Starting at the first line of the data, print each line verbatim up to and including the line bearing "Mitrangshu | | |", omitting pictures.

▶ [Dataset excerpts]
######

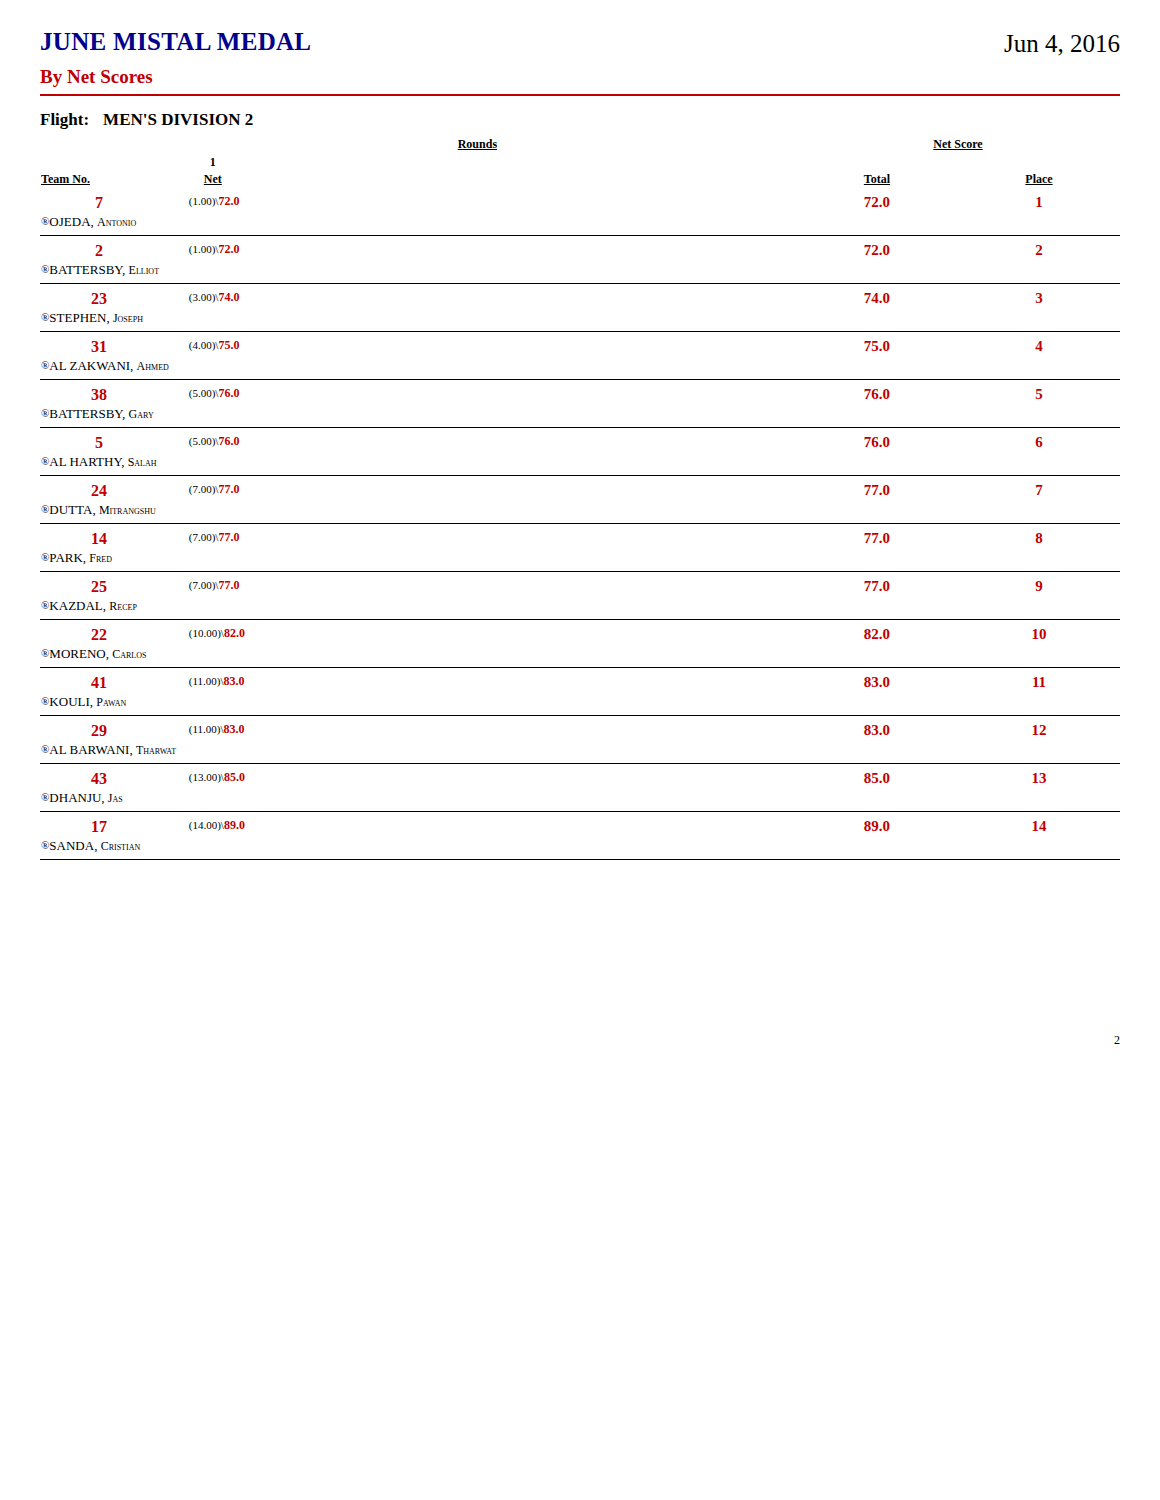JUNE MISTAL MEDAL
Jun 4, 2016
By Net Scores
Flight: MEN'S DIVISION 2
| | Rounds | Net Score |
| | 1 | | | |
| Team No. | Net | | Total | Place |
| 7 | (1.00)\ 72.0 | | 72.0 | 1 |
| ® OJEDA , Antonio | | |
| 2 | (1.00)\ 72.0 | | 72.0 | 2 |
| ® BATTERSBY , Elliot | | |
| 23 | (3.00)\ 74.0 | | 74.0 | 3 |
| ® STEPHEN , Joseph | | |
| 31 | (4.00)\ 75.0 | | 75.0 | 4 |
| ® AL ZAKWANI , Ahmed | | |
| 38 | (5.00)\ 76.0 | | 76.0 | 5 |
| ® BATTERSBY , Gary | | |
| 5 | (5.00)\ 76.0 | | 76.0 | 6 |
| ® AL HARTHY , Salah | | |
| 24 | (7.00)\ 77.0 | | 77.0 | 7 |
| ® DUTTA , Mitrangshu | | |
| 14 | (7.00)\ 77.0 | | 77.0 | 8 |
| ® PARK , Fred | | |
| 25 | (7.00)\ 77.0 | | 77.0 | 9 |
| ® KAZDAL , Recep | | |
| 22 | (10.00)\ 82.0 | | 82.0 | 10 |
| ® MORENO , Carlos | | |
| 41 | (11.00)\ 83.0 | | 83.0 | 11 |
| ® KOULI , Pawan | | |
| 29 | (11.00)\ 83.0 | | 83.0 | 12 |
| ® AL BARWANI , Tharwat | | |
| 43 | (13.00)\ 85.0 | | 85.0 | 13 |
| ® DHANJU , Jas | | |
| 17 | (14.00)\ 89.0 | | 89.0 | 14 |
| ® SANDA , Cristian | | |
2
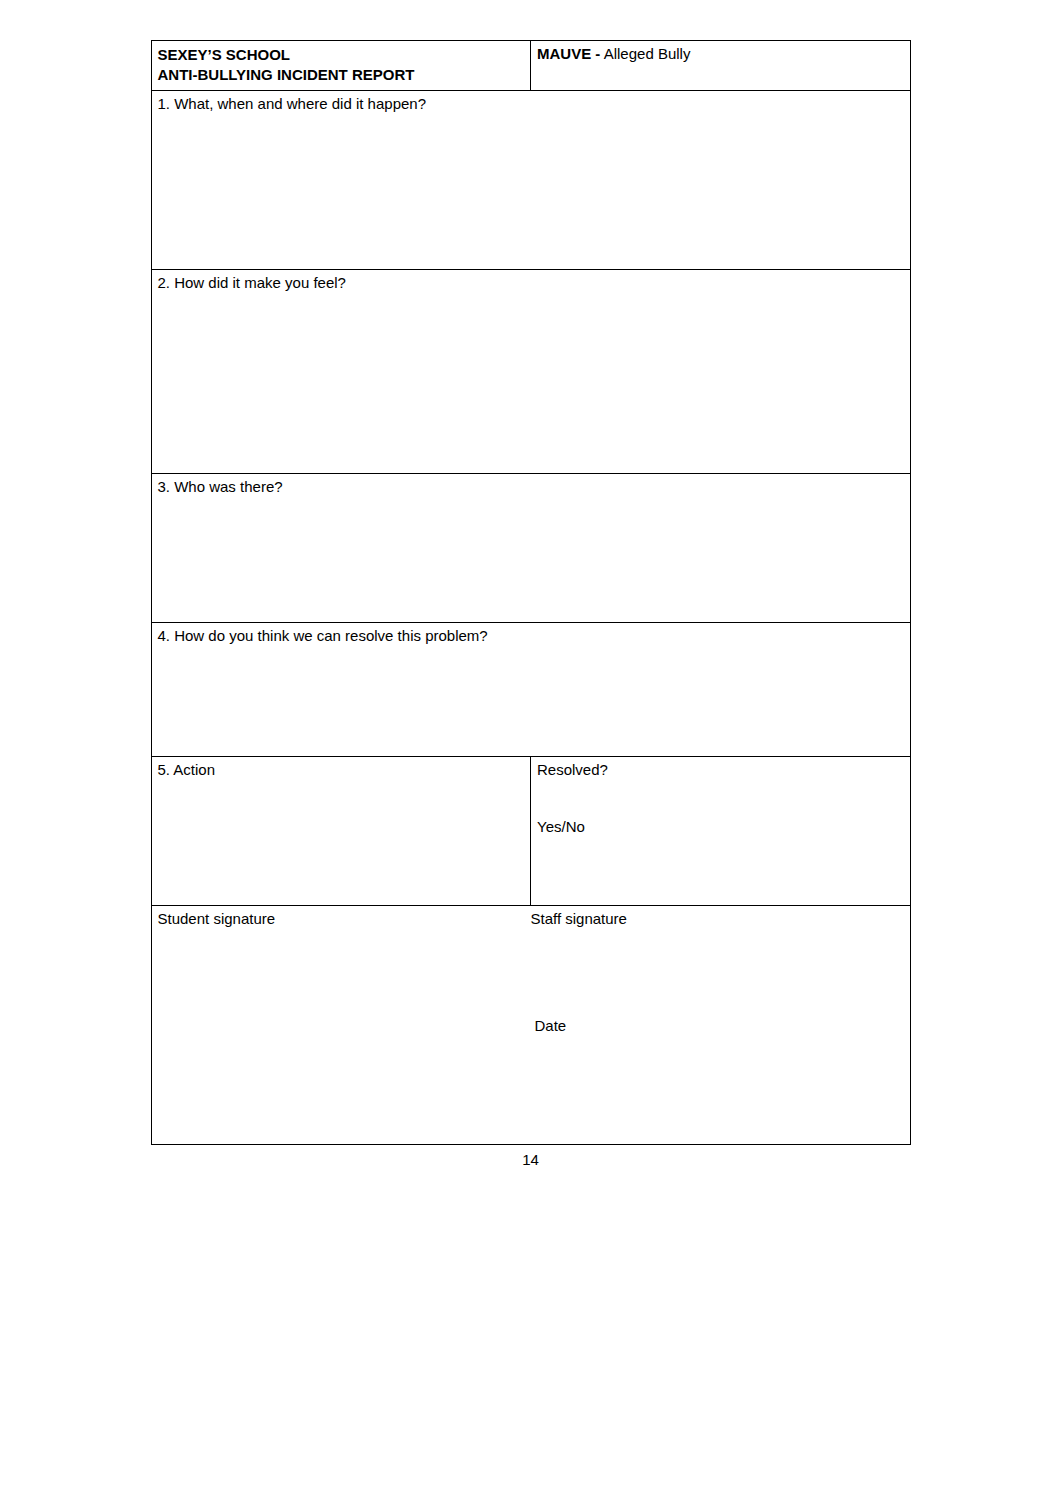| SEXEY’S SCHOOL ANTI-BULLYING INCIDENT REPORT | MAUVE - Alleged Bully |
| 1. What, when and where did it happen? |
| 2. How did it make you feel? |
| 3. Who was there? |
| 4. How do you think we can resolve this problem? |
| 5. Action | Resolved? Yes/No |
| Student signature Staff signature Date |
14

######

▶ [Answer section]
JUNE MISTAL MEDAL
Jun 4, 2016
By Net Scores
Flight: MEN'S DIVISION 2
| | Rounds | Net Score |
| | 1 | | | |
| Team No. | Net | | Total | Place |
| 7 | (1.00)\ 72.0 | | 72.0 | 1 |
| ® OJEDA , Antonio | | |
| 2 | (1.00)\ 72.0 | | 72.0 | 2 |
| ® BATTERSBY , Elliot | | |
| 23 | (3.00)\ 74.0 | | 74.0 | 3 |
| ® STEPHEN , Joseph | | |
| 31 | (4.00)\ 75.0 | | 75.0 | 4 |
| ® AL ZAKWANI , Ahmed | | |
| 38 | (5.00)\ 76.0 | | 76.0 | 5 |
| ® BATTERSBY , Gary | | |
| 5 | (5.00)\ 76.0 | | 76.0 | 6 |
| ® AL HARTHY , Salah | | |
| 24 | (7.00)\ 77.0 | | 77.0 | 7 |
| ® DUTTA , Mitrangshu | | |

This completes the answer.